People photos with keypoints
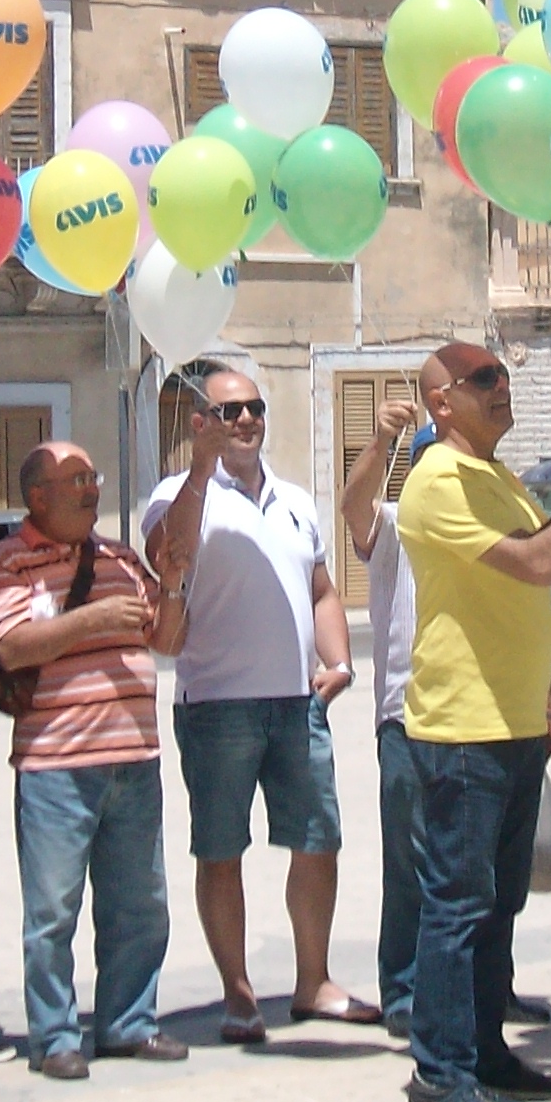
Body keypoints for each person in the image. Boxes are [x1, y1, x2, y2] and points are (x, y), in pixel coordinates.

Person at [396, 340, 551, 1102]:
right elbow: (538, 563)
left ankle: (485, 1050)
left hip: (510, 724)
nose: (503, 388)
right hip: (462, 728)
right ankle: (439, 1074)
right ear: (442, 405)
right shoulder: (437, 481)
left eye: (503, 376)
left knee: (495, 905)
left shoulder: (495, 478)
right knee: (457, 906)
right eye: (483, 380)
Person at [146, 366, 373, 1042]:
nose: (245, 420)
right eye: (229, 411)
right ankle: (238, 993)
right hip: (218, 705)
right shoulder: (175, 494)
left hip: (296, 705)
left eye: (254, 409)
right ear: (201, 421)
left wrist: (340, 662)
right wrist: (200, 468)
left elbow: (321, 587)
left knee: (317, 842)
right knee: (221, 850)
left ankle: (313, 982)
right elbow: (167, 554)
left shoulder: (296, 500)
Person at [0, 441, 191, 1080]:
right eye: (75, 479)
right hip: (56, 765)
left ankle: (129, 1024)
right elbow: (12, 646)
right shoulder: (7, 562)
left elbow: (169, 641)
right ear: (38, 495)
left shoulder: (123, 559)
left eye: (92, 476)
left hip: (135, 759)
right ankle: (55, 1036)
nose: (90, 488)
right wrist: (95, 617)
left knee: (139, 903)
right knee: (52, 911)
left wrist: (174, 584)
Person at [342, 393, 426, 1041]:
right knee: (409, 864)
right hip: (407, 714)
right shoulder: (395, 524)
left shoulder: (491, 524)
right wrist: (380, 440)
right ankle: (402, 989)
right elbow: (353, 507)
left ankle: (490, 983)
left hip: (483, 715)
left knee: (480, 867)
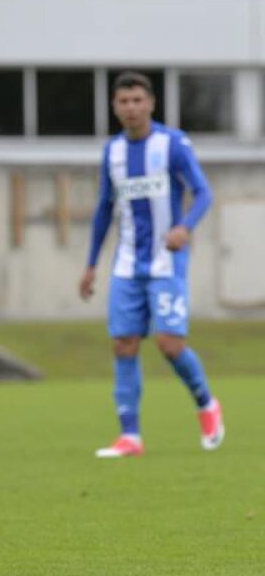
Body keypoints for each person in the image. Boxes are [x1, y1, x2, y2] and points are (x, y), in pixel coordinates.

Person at [80, 71, 224, 459]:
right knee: (124, 343)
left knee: (169, 344)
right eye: (123, 101)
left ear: (151, 104)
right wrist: (91, 264)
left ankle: (207, 404)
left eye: (137, 100)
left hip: (166, 261)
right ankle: (131, 436)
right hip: (127, 263)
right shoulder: (113, 152)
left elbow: (204, 192)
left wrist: (185, 226)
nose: (131, 107)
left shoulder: (172, 144)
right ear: (115, 106)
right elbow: (104, 210)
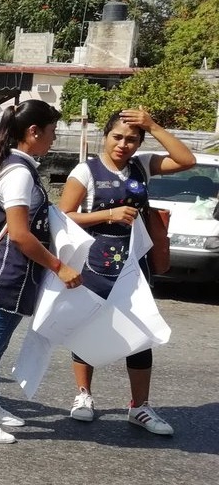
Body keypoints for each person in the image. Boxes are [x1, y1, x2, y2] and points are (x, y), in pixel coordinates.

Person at [57, 108, 194, 436]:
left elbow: (186, 160)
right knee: (87, 327)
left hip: (135, 265)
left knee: (139, 333)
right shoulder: (86, 171)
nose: (123, 144)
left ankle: (139, 407)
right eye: (117, 137)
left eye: (132, 139)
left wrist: (153, 125)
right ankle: (83, 396)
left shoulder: (142, 166)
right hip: (94, 263)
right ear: (105, 136)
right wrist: (109, 215)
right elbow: (63, 215)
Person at [0, 99, 83, 444]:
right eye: (52, 131)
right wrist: (60, 266)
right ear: (33, 132)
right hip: (10, 271)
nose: (54, 138)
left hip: (14, 271)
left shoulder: (19, 166)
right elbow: (20, 233)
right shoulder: (18, 173)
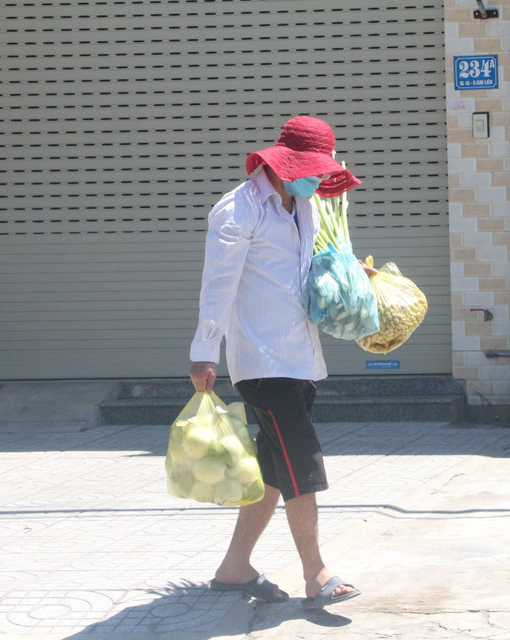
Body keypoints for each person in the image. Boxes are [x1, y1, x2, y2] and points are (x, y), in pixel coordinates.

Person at [188, 115, 361, 608]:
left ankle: (233, 568)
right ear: (284, 163)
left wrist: (351, 277)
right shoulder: (238, 210)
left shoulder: (301, 207)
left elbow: (304, 274)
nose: (314, 179)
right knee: (302, 465)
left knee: (274, 471)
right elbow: (217, 286)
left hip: (300, 358)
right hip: (263, 365)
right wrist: (204, 351)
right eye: (308, 169)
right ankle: (317, 575)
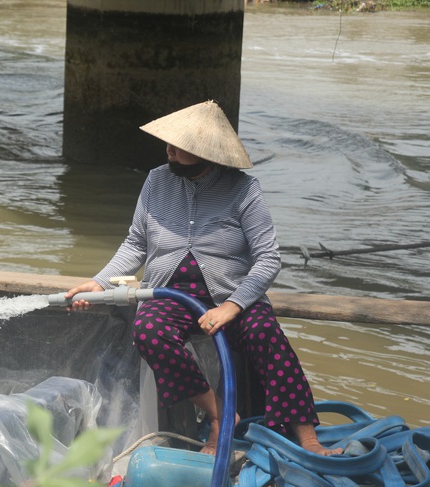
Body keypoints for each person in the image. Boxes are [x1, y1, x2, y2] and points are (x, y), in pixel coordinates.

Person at [65, 100, 342, 457]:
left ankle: (308, 439)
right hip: (170, 294)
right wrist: (99, 282)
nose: (170, 151)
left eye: (180, 147)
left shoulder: (244, 190)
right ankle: (219, 417)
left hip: (233, 295)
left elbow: (269, 258)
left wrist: (232, 305)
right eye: (169, 143)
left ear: (205, 153)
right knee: (148, 331)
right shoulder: (156, 181)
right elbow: (136, 243)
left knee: (266, 334)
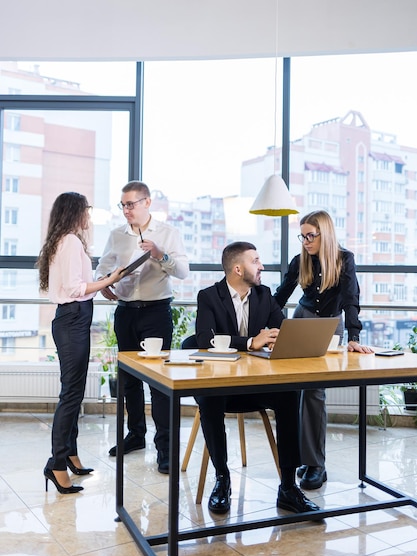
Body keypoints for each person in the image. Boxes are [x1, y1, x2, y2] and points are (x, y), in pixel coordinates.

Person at [195, 241, 320, 515]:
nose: (261, 266)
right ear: (238, 269)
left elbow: (280, 330)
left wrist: (280, 341)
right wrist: (251, 341)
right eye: (256, 261)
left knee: (290, 393)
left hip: (255, 385)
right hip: (221, 386)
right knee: (208, 398)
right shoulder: (208, 296)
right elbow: (205, 339)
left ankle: (288, 487)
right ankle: (222, 479)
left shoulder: (264, 296)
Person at [274, 210, 373, 491]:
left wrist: (353, 336)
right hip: (301, 319)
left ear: (324, 234)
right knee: (293, 390)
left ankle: (317, 465)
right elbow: (281, 295)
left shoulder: (344, 260)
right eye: (302, 235)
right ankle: (300, 460)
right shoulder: (300, 260)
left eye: (310, 235)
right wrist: (261, 323)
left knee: (315, 391)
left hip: (329, 327)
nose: (305, 241)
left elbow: (352, 298)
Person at [96, 181, 189, 474]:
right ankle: (136, 435)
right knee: (129, 381)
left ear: (147, 203)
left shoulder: (168, 233)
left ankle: (165, 449)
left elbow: (184, 272)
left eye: (131, 204)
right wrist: (103, 285)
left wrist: (161, 255)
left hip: (157, 312)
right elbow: (102, 267)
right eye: (123, 205)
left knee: (159, 382)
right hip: (125, 313)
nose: (126, 210)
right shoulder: (117, 235)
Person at [37, 192, 124, 494]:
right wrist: (109, 280)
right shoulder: (71, 242)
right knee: (71, 395)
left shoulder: (63, 239)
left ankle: (70, 454)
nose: (89, 214)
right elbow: (76, 288)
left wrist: (104, 283)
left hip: (72, 318)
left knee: (72, 391)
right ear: (76, 212)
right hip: (73, 318)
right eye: (86, 209)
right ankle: (57, 464)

▸ **Exercise details**
What is needed is an exact copy of every entry, minus the images.

▸ **Response**
Body keypoints for each person in the image. Boxes are [x1, y1, x2, y2] and points are (x, y), in pixel coordinates.

Person at [396, 340, 551, 1102]:
right elbow: (538, 563)
left ankle: (485, 1050)
left hip: (510, 724)
nose: (503, 388)
right hip: (462, 728)
right ankle: (439, 1074)
right ear: (442, 405)
right shoulder: (437, 481)
left eye: (503, 376)
left knee: (495, 905)
left shoulder: (495, 478)
right knee: (457, 906)
right eye: (483, 380)
Person at [146, 366, 373, 1042]:
nose: (245, 420)
right eye: (229, 411)
right ankle: (238, 993)
right hip: (218, 705)
right shoulder: (175, 494)
left hip: (296, 705)
left eye: (254, 409)
right ear: (201, 421)
left wrist: (340, 662)
right wrist: (200, 468)
left elbow: (321, 587)
left knee: (317, 842)
right knee: (221, 850)
left ankle: (313, 982)
right elbow: (167, 554)
left shoulder: (296, 500)
Person at [0, 441, 191, 1080]:
right eye: (75, 479)
right hip: (56, 765)
left ankle: (129, 1024)
right elbow: (12, 646)
right shoulder: (7, 562)
left elbow: (169, 641)
right ear: (38, 495)
left shoulder: (123, 559)
left eye: (92, 476)
left hip: (135, 759)
right ankle: (55, 1036)
nose: (90, 488)
right wrist: (95, 617)
left knee: (139, 903)
right knee: (52, 911)
left wrist: (174, 584)
Person at [342, 393, 426, 1041]:
right knee: (409, 864)
right hip: (407, 714)
right shoulder: (395, 524)
left shoulder: (491, 524)
right wrist: (380, 440)
right ankle: (402, 989)
right elbow: (353, 507)
left ankle: (490, 983)
left hip: (483, 715)
left knee: (480, 867)
Body keypoints for each person in the image. Boxes are [x1, y1, x2, y2] and points are (x, y), in pixel coordinates.

Person at [80, 71, 224, 459]:
right knee: (124, 343)
left knee: (169, 344)
right eye: (123, 101)
left ear: (151, 104)
right wrist: (91, 264)
left ankle: (207, 404)
left eye: (137, 100)
left hip: (166, 261)
right ankle: (131, 436)
right hip: (127, 263)
right shoulder: (113, 152)
left elbow: (204, 192)
left wrist: (185, 226)
nose: (131, 107)
left shoulder: (172, 144)
right ear: (115, 106)
right elbow: (104, 210)
Body keypoints for each person in the image. Boxes are [x1, y1, x2, y2] and points are (x, y), in pixel coordinates.

Person at [57, 108, 194, 436]:
left elbow: (186, 160)
right knee: (87, 327)
left hip: (135, 265)
left knee: (139, 333)
right shoulder: (86, 171)
nose: (123, 144)
left ankle: (139, 407)
right eye: (117, 137)
left eye: (132, 139)
left wrist: (153, 125)
right ankle: (83, 396)
left shoulder: (142, 166)
right hip: (94, 263)
right ear: (105, 136)
right wrist: (109, 215)
right elbow: (63, 215)
Person at [0, 99, 83, 444]:
right eye: (52, 131)
right wrist: (60, 266)
right ear: (33, 132)
right hip: (10, 271)
nose: (54, 138)
left hip: (14, 271)
left shoulder: (19, 166)
right elbow: (20, 233)
right shoulder: (18, 173)
Body keypoints for each person in the image. Boxes are [x1, y1, x2, y2] and points are (x, y), in pixel coordinates.

Person at [188, 115, 361, 608]:
left ankle: (233, 568)
right ear: (284, 163)
left wrist: (351, 277)
right shoulder: (238, 210)
left shoulder: (301, 207)
left elbow: (304, 274)
nose: (314, 179)
right knee: (302, 465)
left knee: (274, 471)
right elbow: (217, 286)
left hip: (300, 358)
right hip: (263, 365)
right wrist: (204, 351)
right eye: (308, 169)
right ankle: (317, 575)
Body keypoints for each person in the image. Boxes are [x1, y1, x2, y2] and points are (x, y), in pixel coordinates.

Person at [65, 100, 342, 457]:
left ankle: (308, 439)
right hip: (170, 294)
right wrist: (99, 282)
nose: (170, 151)
left eye: (180, 147)
left shoulder: (244, 190)
right ankle: (219, 417)
left hip: (233, 295)
left elbow: (269, 258)
left wrist: (232, 305)
right eye: (169, 143)
left ear: (205, 153)
right knee: (148, 331)
right shoulder: (156, 181)
right elbow: (136, 243)
left knee: (266, 334)
Body keypoints for each person in the image. Boxes are [x1, y1, x2, y2] and points are (x, y), in pixel coordinates.

Person at [195, 241, 320, 515]:
nose: (261, 266)
right ear: (238, 269)
left elbow: (280, 330)
left wrist: (280, 341)
right wrist: (251, 341)
right eye: (256, 261)
left knee: (290, 393)
left hip: (255, 385)
right hip: (221, 386)
right knee: (208, 398)
right shoulder: (208, 296)
right elbow: (205, 339)
left ankle: (288, 487)
right ankle: (222, 479)
left shoulder: (264, 296)
Person at [274, 210, 373, 491]:
left wrist: (353, 336)
right hip: (301, 319)
left ear: (324, 234)
right knee: (293, 390)
left ankle: (317, 465)
right elbow: (281, 295)
left shoulder: (344, 260)
right eye: (302, 235)
right ankle: (300, 460)
right shoulder: (300, 260)
left eye: (310, 235)
right wrist: (261, 323)
left knee: (315, 391)
left hip: (329, 327)
nose: (305, 241)
left elbow: (352, 298)
Person at [96, 181, 189, 474]:
right ankle: (136, 435)
right knee: (129, 381)
left ear: (147, 203)
left shoulder: (168, 233)
left ankle: (165, 449)
left elbow: (184, 272)
left eye: (131, 204)
right wrist: (103, 285)
left wrist: (161, 255)
left hip: (157, 312)
right elbow: (102, 267)
right eye: (123, 205)
left knee: (159, 382)
right hip: (125, 313)
nose: (126, 210)
right shoulder: (117, 235)
Person at [37, 192, 124, 494]:
right wrist: (109, 280)
right shoulder: (71, 242)
right knee: (71, 395)
left shoulder: (63, 239)
left ankle: (70, 454)
nose: (89, 214)
right elbow: (76, 288)
left wrist: (104, 283)
left hip: (72, 318)
left knee: (72, 391)
right ear: (76, 212)
right hip: (73, 318)
right eye: (86, 209)
right ankle: (57, 464)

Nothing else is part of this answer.